### [Exercise brief]
Retype all the text in the data below line for line, changing nothing, and leave the pictures out of your answer.

### [Data to examine]
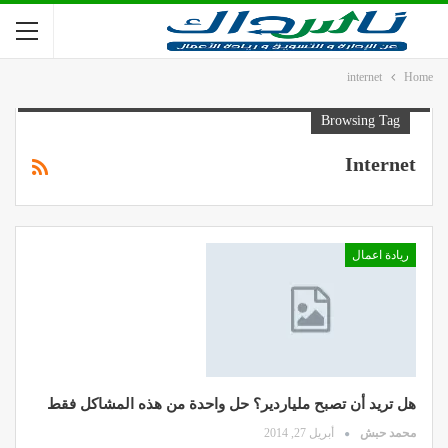
internet
Home
Browsing Tag
Internet
ريادة اعمال
هل تريد أن تصبح ملياردير؟ حل واحدة من هذه المشاكل فقط
محمد حبش
أبريل 27, 2014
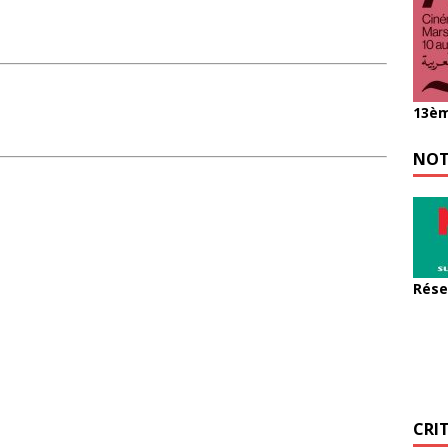
13èm
NOT
Rése
CRI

### [Output below]
internet
Home
Browsing Tag
Internet
ريادة اعمال
هل تريد أن تصبح ملياردير؟ حل واحدة من هذه المشاكل فقط
محمد حبش
أبريل 27, 2014
13èm
NOT
Rése
CRI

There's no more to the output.